### WHAT YOU NEED TO DO:
The word to look for is "labels". Report every line of the entries below that has it.

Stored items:
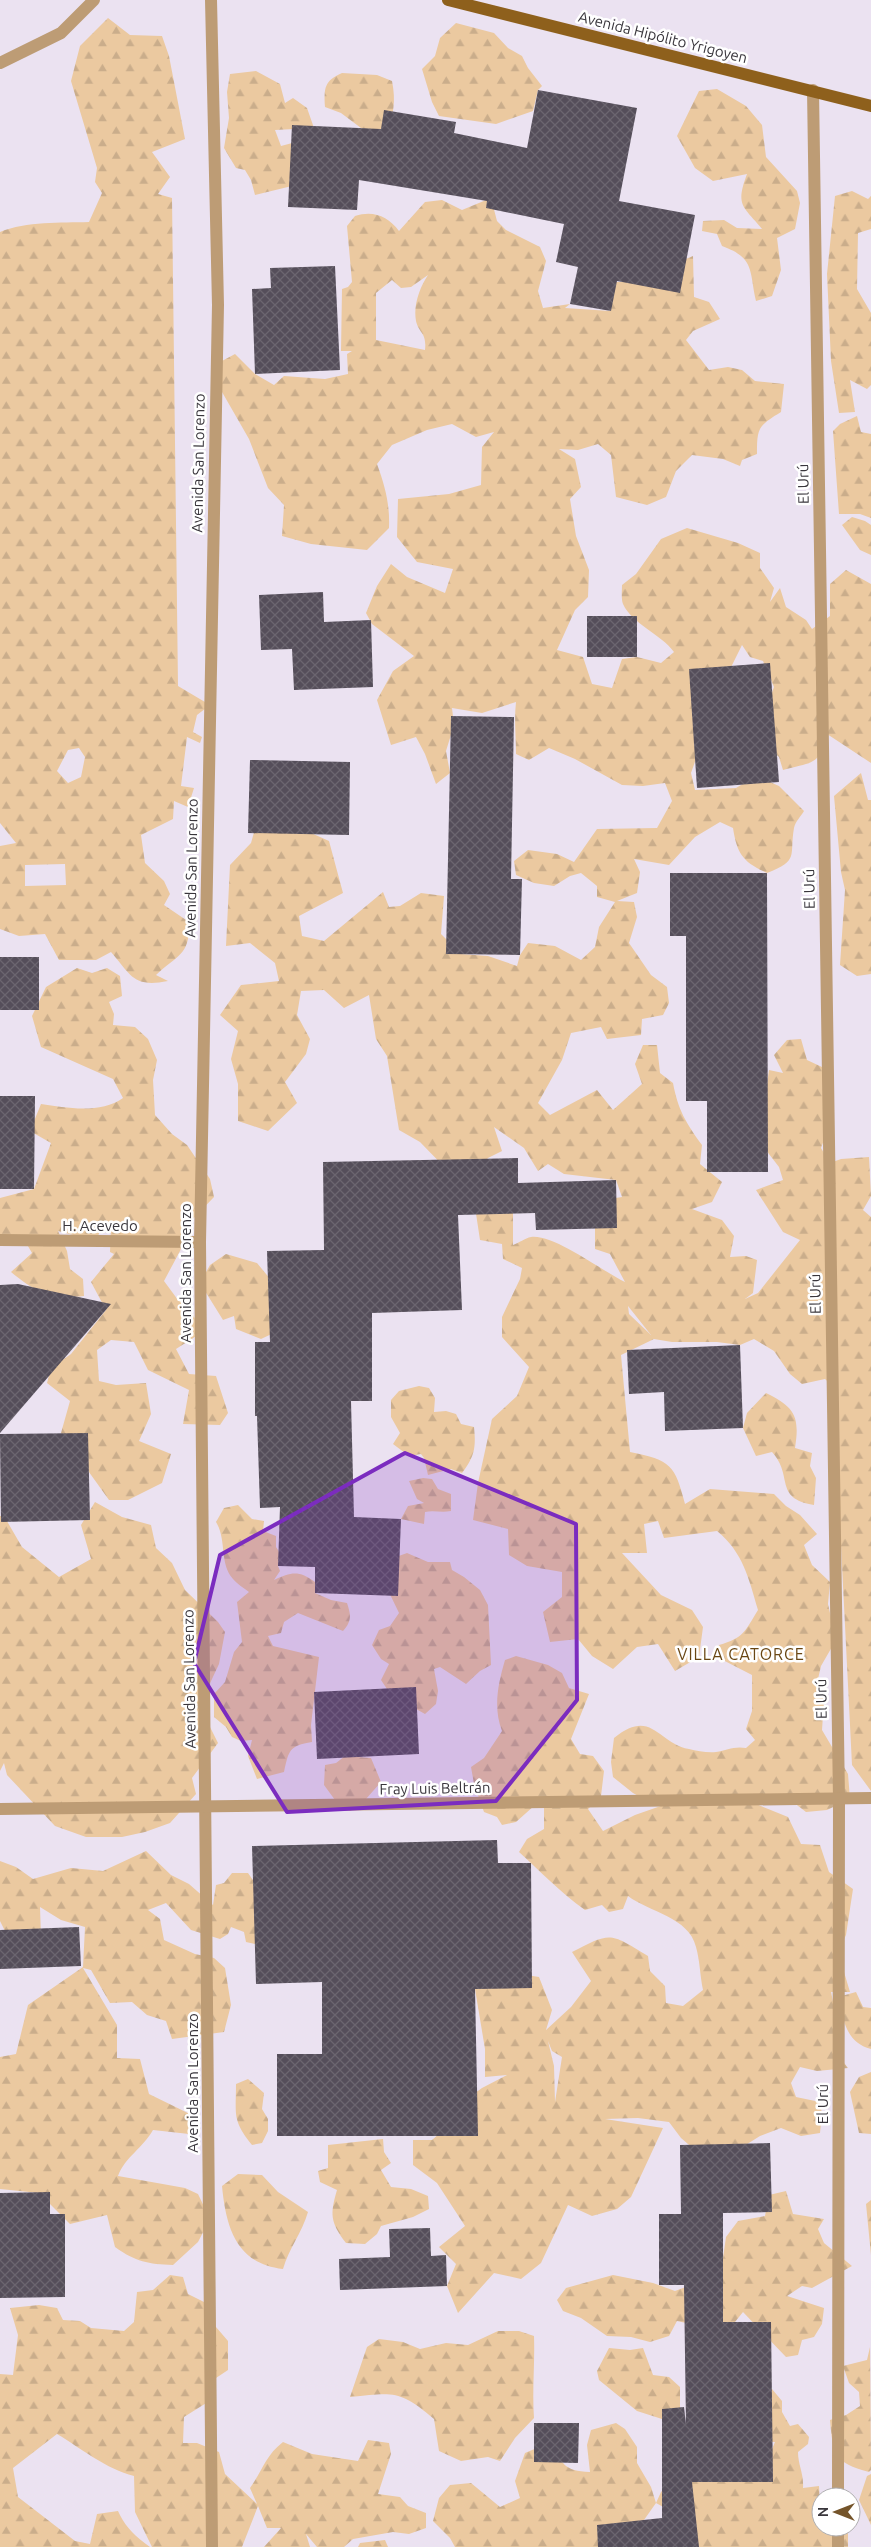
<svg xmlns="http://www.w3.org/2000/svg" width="871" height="2547" font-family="Ubuntu,sans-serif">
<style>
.forest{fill:url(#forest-firs);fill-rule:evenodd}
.building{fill:url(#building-cross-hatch)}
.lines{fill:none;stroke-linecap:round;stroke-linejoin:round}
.minor{stroke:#bd9c75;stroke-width:12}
.major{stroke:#8e601c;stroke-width:12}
.marked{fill:#7b2cbf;fill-opacity:0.2;stroke:#7b2cbf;stroke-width:4;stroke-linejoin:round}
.labels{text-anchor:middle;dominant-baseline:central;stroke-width:5;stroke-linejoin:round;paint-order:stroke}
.street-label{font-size:15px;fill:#39363c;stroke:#fff}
.neighbourhood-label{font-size:16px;letter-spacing:1px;fill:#694613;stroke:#fff}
</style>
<defs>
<pattern id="forest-firs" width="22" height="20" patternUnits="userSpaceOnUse" patternTransform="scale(1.25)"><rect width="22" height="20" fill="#ebc9a0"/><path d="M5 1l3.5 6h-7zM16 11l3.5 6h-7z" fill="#caad8b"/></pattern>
<pattern id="building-cross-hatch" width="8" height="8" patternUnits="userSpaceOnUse" patternTransform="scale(1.25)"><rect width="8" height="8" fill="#554e5a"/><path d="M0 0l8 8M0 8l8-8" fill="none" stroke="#6b656f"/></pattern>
</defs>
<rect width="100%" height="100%" fill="#ebe2f1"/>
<g class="forest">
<path d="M108,18L130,35L162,36L169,56L185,139L152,152L170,177L158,194L172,198L178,686L210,705L197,715L193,732L202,737L200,743L187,737L181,786L194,788L188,807L174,801L173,819L141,835L145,863L164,881L170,894L164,905L189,922C190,956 178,954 156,975L168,981C133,988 131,975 111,952L96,960H59L45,934L19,936L0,929V846L16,843L0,823V232C27,221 60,223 89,222L102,193L95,182L97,168L71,81L80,46ZM79,748L85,757L81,777L68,783L57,771L68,750ZM65,864L66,885L25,886V865Z"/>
<path d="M456,23L494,33L508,48L522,56L528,68L542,86L538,90L533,111L496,124L439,116L432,102L422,69L435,56L440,38Z"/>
<path d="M256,71L280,84L285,103L293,98L307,108L314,128L275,130L281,146L296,142V185L255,195L251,180L245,170L236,168L224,148L229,118L227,92L230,74Z"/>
<path d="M342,73L377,75L392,81C396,101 394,116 385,134L361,128L341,113L325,107C324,88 324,81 342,73Z"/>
<path d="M717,89L746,106L762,125L766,157L797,191L800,203L795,229L777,238L781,270L772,296L756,301C749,270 755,258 722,246L717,234L702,231L703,221L724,220L737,228L762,229C743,206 735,206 747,174L713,181L695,168L677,136L699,91Z"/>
<path d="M852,191L868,199L871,196V229L858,233L857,289L871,313V385L867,389L850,380L855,412L839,413L831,361L827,274L835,196Z"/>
<path d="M491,198L497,221L506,230L540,247L546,261L538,291L543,308L570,304L565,308L610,311L613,282H631L693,256L694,297L709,302L720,319L693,331L686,340L709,370L728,367L742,370L755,381L784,384L781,412C758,426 757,428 757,454L742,460L740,466L723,459L692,455L676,471L666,497L647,505L616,497L611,455L598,444L578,450L559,449L575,459L581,487L570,499L576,536L589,570L588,597L575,610L557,650L583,657L592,684L612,688L622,659L637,657L661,663L674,652C661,634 632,624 623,604C621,599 622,590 622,585L636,574L661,539L687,528L738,543L760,553V568L774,588L770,602L780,588L786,607L806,620L812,629L830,616V584L846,570L871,584V763L824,732C823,766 811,762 783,770L779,757L771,750L765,712L774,687L763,661L750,657L742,645L694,742L697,756L691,773L695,790L736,788L756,776L779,786L804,811C801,816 795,822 794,828C789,856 800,860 767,873C743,862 737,854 733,828L720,822L695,837L669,865L634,859L640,872L637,893L617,901L634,902L637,917L629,943L651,975L667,987L669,1003L663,1015L642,1019L641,1035L607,1039L601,1027L571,1033L562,1060L538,1103L550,1115L597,1090L613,1110L642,1084L635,1064L643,1045H657L660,1073L673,1083C678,1110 686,1123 702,1145L700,1164L722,1182L712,1202L692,1209L722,1220L734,1236L730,1257L746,1256L757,1260L753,1293L745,1299L758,1293L800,1240L783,1232L756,1190L783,1180L779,1167L759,1141L769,1070L783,1073L774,1055L787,1040L801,1039L807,1060L822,1067L829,1127L821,1148L830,1163L841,1159L869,1157L871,1196L863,1210L871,1217V1791L852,1765L833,1386L825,1379L802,1384L790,1374L774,1351L754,1339L740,1345L717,1342H672L654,1339L621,1355L630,1452C671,1460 675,1465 685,1504L710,1489L774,1494L786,1506L800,1515L817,1534L804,1545L812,1565L830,1582L828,1604L836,1640L821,1666L818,1679L824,1701L822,1730L848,1774L850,1799L827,1810L806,1812L789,1799L746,1800L788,1817L801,1844L820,1845L829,1872L853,1889L846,1935L838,1952L850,1992H831L838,2026V2055L848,2068L817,2071L800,2067L791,2083L796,2097L820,2102L822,2114L820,2133L801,2136L781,2128L760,2136L736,2151L695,2150L681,2138L669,2122L638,2118L605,2119L663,2128L631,2197L617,2209L592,2216L568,2205L541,2263L521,2279L494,2273L458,2313L447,2286L456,2264L439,2247L465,2226L437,2183L413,2165V2140H432L458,2117L468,2098L482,2088L507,2075L485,2077V2049L475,1989L520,1974L539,1977L552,2010L546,2030L571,2007L591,1981L572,1952C612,1931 610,1933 648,1956L650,1971L665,1986L666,2003L683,2006L703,1990C700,1976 700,1961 696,1947C689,1917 649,1912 628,1896L623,1909L609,1912L602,1905L585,1910C560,1892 541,1872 519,1852L527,1839L544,1829V1797L516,1822L502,1825L497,1817L484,1812L474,1784L471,1767L484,1758L502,1731C493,1708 498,1684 505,1660L516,1656L548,1665L562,1673L569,1688L589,1694L571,1739L580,1754L593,1756L604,1771L601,1796L588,1809L603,1831L635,1815L675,1801L649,1802L633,1793L613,1777L611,1762L614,1738C652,1707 658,1744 689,1749C697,1751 708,1753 716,1752C727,1750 734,1746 746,1748L755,1740L746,1729L752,1711V1675L715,1656L719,1645C744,1638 745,1631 758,1610C749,1579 743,1552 717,1531L664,1538L658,1521L644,1524L647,1553H622L661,1595L692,1610L703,1627L699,1657L675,1671L658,1644L637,1647L613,1669L592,1656L578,1639L550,1642L543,1612L562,1597V1572L527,1566L509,1555L508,1529L473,1520L478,1483L492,1419L517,1396L529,1367L502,1337V1317L520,1279L522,1268L503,1259L502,1244L480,1240L475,1207L513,1211V1245C519,1243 525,1238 531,1237C554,1234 602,1271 625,1282L610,1254L595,1249V1213L603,1200L622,1197L616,1180L564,1174L548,1164L538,1171L524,1148L494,1127L502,1151L488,1158L475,1173L454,1177L420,1142L399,1130L387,1056L376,1039L369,995L344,1008L324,990L301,991L297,1015L310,1039L306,1054L285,1082L297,1103L268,1131L238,1121V1084L231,1059L238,1031L220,1015L241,985L279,981L275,963L250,943L226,946L230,865L251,843L262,804L291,824L329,841L343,893L299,916L302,936L324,941L383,892L389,907L400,906L421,893L444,896L441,934L461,954L488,956L517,966L520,955L528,943L555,946L581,960L595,947L599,927L615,902L597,897V886L581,873L570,876L554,886L534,883L516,875L514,861L528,850L557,854L574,862L597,829L657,828L672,801L665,783L643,786L622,785L575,759L549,748L529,760L516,754C516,736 514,719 516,702L482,713L452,708L454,725L446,751L450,773L436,784L425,754L416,737L391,745L377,700L393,671L414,656L372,624L366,613L377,586L391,564L407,577L445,593L453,569L417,562L397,537L398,499L449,494L481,485L482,447L494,432L476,437L452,424L427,430L392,445L377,464C385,486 390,504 389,528L367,550L311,544L282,536L284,505L268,488L249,439L222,392V361L235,354L255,374L274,385L284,376L325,379L348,374L347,354L352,351H341L342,289L348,287L352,282L347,226L355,216C373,210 388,216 399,231L425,202L442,200L462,210ZM428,275C420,287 413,305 416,321C419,334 427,332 425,350L376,340V293L392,280L401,288L411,287ZM628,1306L651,1335L629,1314ZM548,2041L552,2051L562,2057L555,2102L554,2066Z"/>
<path d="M857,416L861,432L871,434V518L860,514H839L833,431L840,424Z"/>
<path d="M852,517L865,521L871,525V555L860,550L842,525Z"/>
<path d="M861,773L868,800H871V974L857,976L840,965L845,890L841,872L834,796Z"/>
<path d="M77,968L92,973L107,968L120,976L122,996L109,1002L114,1014L113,1025L135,1027L148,1039L157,1060L153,1080L155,1115L172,1134L187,1145L210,1179L214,1197L191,1221L180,1251L164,1281L178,1300L190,1307L201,1333L176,1349L189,1374L216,1376L228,1413L220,1425L183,1424L189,1390L148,1370L134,1342L111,1340L97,1350L99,1381L116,1385L146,1383L151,1414L139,1441L171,1454L162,1483L128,1500H109L61,1433L70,1401L47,1383L51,1368L71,1354L106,1310L91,1282L114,1254L110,1252L111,1227L101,1229L96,1241L58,1231L67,1251L70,1269L83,1279L84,1296C50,1300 37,1293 11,1272L32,1253L25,1241L0,1240V1198L34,1189L51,1143L30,1131L41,1104C67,1108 101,1114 123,1098L113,1079L41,1047L32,1016L46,987Z"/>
<path d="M226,1254L257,1263L290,1303L278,1331L261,1339L236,1329L234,1316L223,1320L200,1283L210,1265Z"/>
<path d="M419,1386L429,1388L435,1398L434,1412L446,1411L456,1414L461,1424L474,1427C476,1447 475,1456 462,1473L451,1469L428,1475L424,1458L421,1454L409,1456L393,1444L400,1433L391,1417V1400L399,1391Z"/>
<path d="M766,1393C795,1407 800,1417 795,1448L812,1453L810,1466L816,1478L814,1505C773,1498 794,1476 772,1452L756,1456L743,1428L747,1413Z"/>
<path d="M423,1478L432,1479L438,1489L451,1494V1511C441,1513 434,1510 425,1512L424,1524L401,1519L408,1506L424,1503L417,1499L409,1481Z"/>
<path d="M95,1502L122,1517L151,1525L156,1548L172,1563L185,1590L218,1622L225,1632L219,1664L205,1694L206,1719L218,1743L192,1778L196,1794L170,1823L145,1832L122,1837H86L55,1826L7,1775L4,1763L0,1771V1516H4L22,1547L59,1577L91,1559L81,1525Z"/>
<path d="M238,1505L252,1519L264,1521L263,1531L276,1536V1547L280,1553L278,1566L280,1571L274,1580C291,1572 299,1570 315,1582V1593L331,1600L347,1603C351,1615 352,1621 343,1631L298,1613L284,1622L281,1633L268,1636L273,1646L319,1657L311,1725L312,1742C289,1746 289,1750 284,1772L257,1779L248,1756L252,1740L241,1741L232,1737L226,1727L214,1717V1694L225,1682L234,1652L242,1642L237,1602L249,1592C244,1588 237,1584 233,1579C219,1563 227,1540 216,1522L224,1508Z"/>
<path d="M407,1553L428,1562H450L452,1570L464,1577L480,1590L488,1605L491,1665L480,1671L466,1684L440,1667L434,1669L438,1691L436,1704L425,1714L391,1695L381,1680L389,1664L381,1659L372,1645L379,1630L390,1626L399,1613L385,1584L396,1557Z"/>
<path d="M345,1756L371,1758L381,1782L366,1799L350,1811L335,1800L324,1785L325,1765L336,1763Z"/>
<path d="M146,1851L171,1875L189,1884L213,1905L216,1885L224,1883L232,1873H248L255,1883L259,1945L246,1942L244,1932L231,1927L228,1934L220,1939L191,1930L166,1903L148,1910L160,1919L164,1940L195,1954L214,1958L225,1968L231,2005L224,2032L172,2039L166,2021L147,2015L132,2002L110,2003L91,1970L83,1968L117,2025V2058L140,2059L149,2094L196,2117L189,2134L153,2130C143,2148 125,2157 118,2176L185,2188L198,2194L210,2219L198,2242L173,2265C148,2264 136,2262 115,2247L107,2215L70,2224L39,2193L0,2189V2057L16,2054L28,2005L83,1967L85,1927L61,1920L40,1907L41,1937H8L0,1921V1861L16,1867L33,1879L71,1868L103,1871Z"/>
<path d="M856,1992L863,2007L871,2008V2049C845,2042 844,2020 838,1997Z"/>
<path d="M871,2072V2134L859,2133L850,2092L859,2077Z"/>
<path d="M248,2079L264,2093L262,2109L268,2119V2131L262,2143L252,2145C232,2120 236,2115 236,2084Z"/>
<path d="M383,2139L384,2152L391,2163L381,2170L391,2187L411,2189L428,2196L429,2209L413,2217L381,2226L377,2234L365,2244L346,2243C330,2222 330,2214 337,2190L320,2182L318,2171L328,2168V2145Z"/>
<path d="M238,2174L262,2175L278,2192L308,2212C302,2233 289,2248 283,2269C236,2264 226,2227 222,2186Z"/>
<path d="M786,2191L793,2214L824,2219L818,2229L824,2243L852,2266L812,2288L802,2286L787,2296L824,2308L822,2324L814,2337L802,2340L798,2355L786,2357L743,2312L727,2332L677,2321L669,2336L650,2342L631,2337L607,2336L581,2318L563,2311L557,2300L566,2288L613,2275L653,2283L675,2291L691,2285L722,2265L726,2237L738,2221L765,2216L769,2195Z"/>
<path d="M871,2200V2255L866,2204Z"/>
<path d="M170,2275L183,2277L188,2294L210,2305V2320L228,2341V2370L210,2382L211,2400L184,2417L183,2443H197L219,2452L225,2474L257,2504L250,2488C263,2470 265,2456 283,2442L312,2454L358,2461L368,2440L389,2443L391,2454L378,2494L400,2497L408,2506L426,2513V2528L409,2534L393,2532L353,2539L344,2547H317L306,2534L310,2547H264L281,2528H267L258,2506L242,2547H152L135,2512L134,2476C106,2469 82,2449 57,2434L13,2468L18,2497L75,2541L90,2544L97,2514L118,2511C125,2527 136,2537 150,2547H0V2374L13,2375L18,2335L10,2308L39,2305L57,2308L63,2320L80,2321L91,2328L124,2331L134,2322L137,2292L153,2290Z"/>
<path d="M498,2331H519L534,2336C535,2364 532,2391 534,2418L515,2438L500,2461L488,2457L461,2461L439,2451L434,2419C399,2389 393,2393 350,2397L367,2347L379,2339L403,2342L420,2349L446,2343L468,2345Z"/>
<path d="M870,2347L871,2470L869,2472C834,2463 833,2454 830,2420L846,2415L860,2406L859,2392L849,2383L843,2366L867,2360Z"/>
<path d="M609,2348L630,2350L643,2348L653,2375L669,2377L680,2387V2408L662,2419L637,2411L599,2380L597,2371Z"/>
<path d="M772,2389L782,2401V2412L790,2426L798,2424L809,2437L808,2444L798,2452C798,2465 804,2474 803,2488L819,2486L821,2527H848V2547H688L667,2509L656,2503L639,2527L632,2547H455L450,2538L433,2521L439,2498L450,2485L471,2483L500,2507L520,2498L515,2481L525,2453L551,2442C563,2464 563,2471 590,2472L587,2445L591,2430L616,2423L625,2429L637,2447V2463L651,2487L656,2503L661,2492L669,2484L770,2454L775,2442L758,2441Z"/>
<path d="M871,2474V2525L859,2500L867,2476Z"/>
<path d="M385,2540L388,2547H358L360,2543Z"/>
</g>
<g class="building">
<path d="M538,90L637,108L619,201L695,215L680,293L617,281L611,311L570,304L578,267L556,262L564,224L486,208L487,201L359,180L357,210L288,207L292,125L381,129L384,110L456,122L454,133L527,148Z"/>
<path d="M335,266L340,370L255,374L252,289L271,288L270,268Z"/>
<path d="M323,592L324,622L371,620L373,687L294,690L292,649L261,650L259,595Z"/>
<rect x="587" y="616" width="50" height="41"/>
<path d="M770,663L779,782L697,788L689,669Z"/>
<path d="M451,716L514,717L511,879H522L520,955L446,954Z"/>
<path d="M250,760L350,762L349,835L248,833Z"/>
<path d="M670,873H767L768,1172H707V1101H686V936H670Z"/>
<rect x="0" y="957" width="39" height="53"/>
<path d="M0,1096H35L34,1189H0Z"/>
<path d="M518,1158V1183L616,1180L617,1228L536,1230L535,1213L458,1215L462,1310L372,1313V1401H351L354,1517L401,1519L398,1596L315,1593V1567L278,1566L280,1507L260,1508L257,1416H255V1342H270L267,1251L324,1250L323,1162Z"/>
<path d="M18,1284L111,1304L0,1433V1285Z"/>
<path d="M740,1345L743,1428L665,1431L664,1392L629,1394L627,1350Z"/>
<path d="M88,1433L90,1520L1,1522L0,1434Z"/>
<path d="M416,1687L419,1754L317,1759L314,1692Z"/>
<path d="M497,1840L498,1863H531L532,1988L475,1989L478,2136H277V2054H322V1982L256,1984L252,1846Z"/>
<path d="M79,1927L81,1966L0,1969V1930Z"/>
<path d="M770,2143L772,2212L723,2213V2322H771L773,2482H692L699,2547H598L597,2525L662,2518V2409L684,2407L686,2424L684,2285H659V2214H681L680,2145Z"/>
<path d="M50,2192V2214H65V2297L0,2298V2193Z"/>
<path d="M430,2228L431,2256L446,2255L447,2286L340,2290L339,2259L390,2257L389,2229Z"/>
<path d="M534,2423H579L578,2463L534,2462Z"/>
</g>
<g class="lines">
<g class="minor">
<path d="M211,0L218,305L200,1242L212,2547"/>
<path d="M0,63L61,33L94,0"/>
<path d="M813,90L839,1799L838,2497"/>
<path d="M0,1240L200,1242"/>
<path d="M0,1809L871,1798"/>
<path d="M838,2547V2527"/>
</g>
<path class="major" d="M448,0L871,106"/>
</g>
<path class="marked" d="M405,1453L576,1524L577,1700L496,1801L287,1812L194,1663L220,1555Z"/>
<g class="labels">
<g class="street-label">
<text transform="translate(663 37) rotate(14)">Avenida Hipólito Yrigoyen</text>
<text transform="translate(198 463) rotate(-89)">Avenida San Lorenzo</text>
<text transform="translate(803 484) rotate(-91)">El Urú</text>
<text transform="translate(191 868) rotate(-89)">Avenida San Lorenzo</text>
<text transform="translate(809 889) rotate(-91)">El Urú</text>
<text x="100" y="1225">H. Acevedo</text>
<text transform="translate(185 1273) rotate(-90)">Avenida San Lorenzo</text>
<text transform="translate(815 1294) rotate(-91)">El Urú</text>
<text transform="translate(189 1679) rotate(-91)">Avenida San Lorenzo</text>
<text transform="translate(821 1699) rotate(-91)">El Urú</text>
<text transform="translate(435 1788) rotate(-1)">Fray Luis Beltrán</text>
<text transform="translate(192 2083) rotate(-90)">Avenida San Lorenzo</text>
<text transform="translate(822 2104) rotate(-90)">El Urú</text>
</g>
<g class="neighbourhood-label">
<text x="741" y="1654">VILLA CATORCE</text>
</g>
</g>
<g transform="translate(836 2512) rotate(270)"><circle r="24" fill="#ffffff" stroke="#b0afb1"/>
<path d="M0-4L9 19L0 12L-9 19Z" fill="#74542a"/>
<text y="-8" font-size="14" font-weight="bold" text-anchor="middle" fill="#39363c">N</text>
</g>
</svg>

### EXPECTED OUTPUT:
.labels{text-anchor:middle;dominant-baseline:central;stroke-width:5;stroke-linejoin:round;paint-order:stroke}
<g class="labels">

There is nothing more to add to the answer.